**Task to complete:** Identify every line in the listing below that contains the string "decorative", and copy each such line.

[Dataset records]
--- --- ---
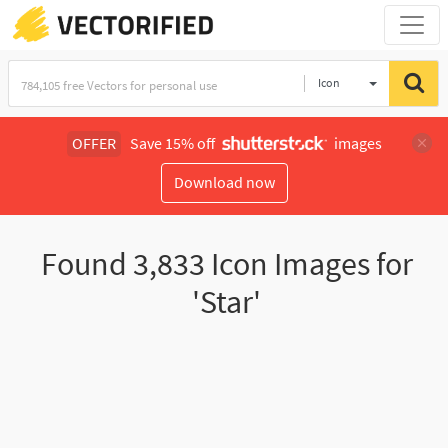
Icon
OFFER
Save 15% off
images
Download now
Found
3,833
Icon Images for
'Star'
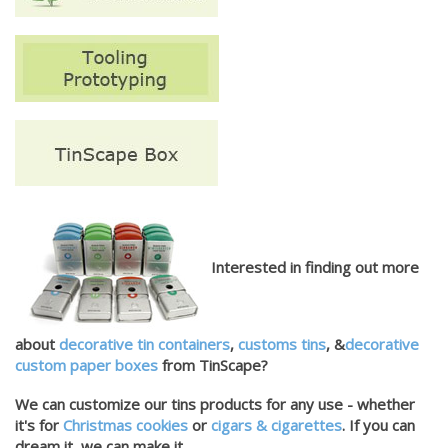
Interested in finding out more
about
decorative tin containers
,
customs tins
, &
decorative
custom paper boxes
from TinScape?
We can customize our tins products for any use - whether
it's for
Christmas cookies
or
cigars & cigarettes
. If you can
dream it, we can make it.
--- --- ---
**Exercise result:**
decorative tin containers
decorative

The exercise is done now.